In your current setup there is not really an image that shows what the search is, so my assumption is that it is a search based on a unique id of an entry that is already on the page or not, and so you should just use that detail in your dynamic expressions of the workflows.
So, you have group “planning” of data type “planning” that when creating a new “planning” is empty, which signals, “planning” is being created, and when you are editing, it is because planning already exists and from some existing list you pressed an icon or button to say ‘edit this existing planning’ and used a display data action to send that selected existing data entry to the group as its data source so you can show the existing details, which means, the group “planning” entry ‘is not empty’.
No need to run searches in dynamic expressions of the workflow actions.
@senecadatabase suggested possibly having separated workflow series, which is helpful, and in this situation would just mean, you have your one button, with two workflow triggers, one that says ‘when planning planning is empty’ and a second that says ‘when planning planning is not empty’…in the first series are your actions for creating the entries, and in the second, it is for editing the entries.

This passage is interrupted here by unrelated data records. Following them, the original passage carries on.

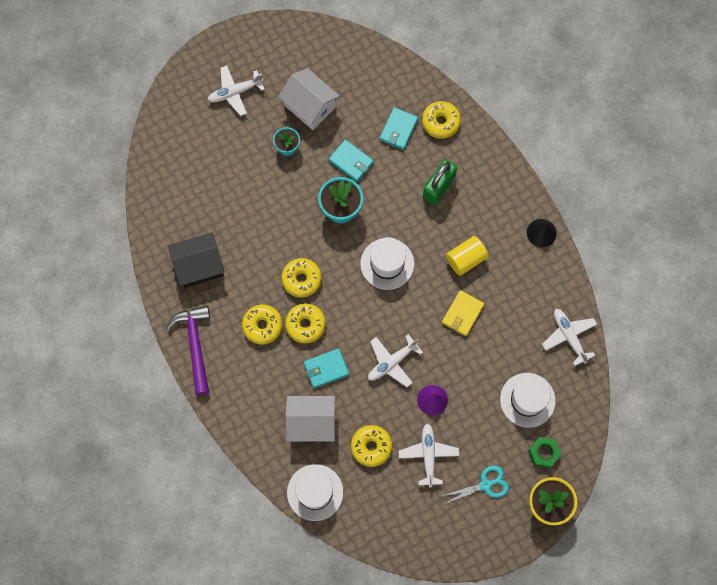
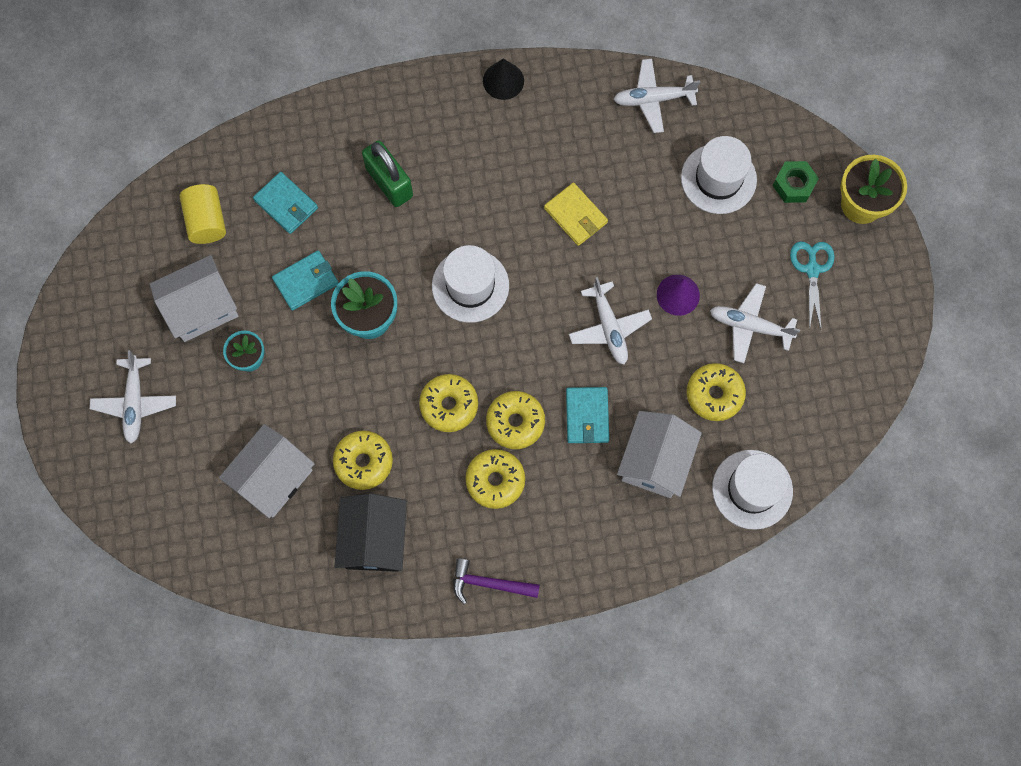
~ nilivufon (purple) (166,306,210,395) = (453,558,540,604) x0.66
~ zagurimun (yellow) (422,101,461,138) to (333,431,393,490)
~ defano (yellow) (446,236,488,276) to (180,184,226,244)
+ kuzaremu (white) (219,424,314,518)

However, if you expect, as I do, that a user is going to likely come into an existing planning, and want to change only one entry (let’s say entry 5) and leave all 9 others the same, you do not want to run make changes on all 10 (waste of resources), and instead just want to run an action to make changes to just the one…that would mean, to optimize this, you may want to add a button into each of your 10 groups that is only visible when ‘planning planning is not empty’ so that you can target the make changes to just the one group…and you can still keep your existing one button that would read ‘make changes to all’ so that a user could make changes to all 10 at once if they choose to, without a need to press a button for each (ie: press 10 buttons).
There are UX considerations when it comes to optimizing an app and those impact the workflow setup…you do not need to change things if you do not want to in regards to the extra buttons in each group for the individual changes, bubble will only charge for the action (0.6 wus) when it doesn’t actually make any changes (bubble automatically detects no changes required and doesn’t perform), so in theory, if a user were to change only 1 of the 10 and you use just a single button to run the make changes to all 10 in a single series, you will only be wasting (5.4 WUs) per press of button.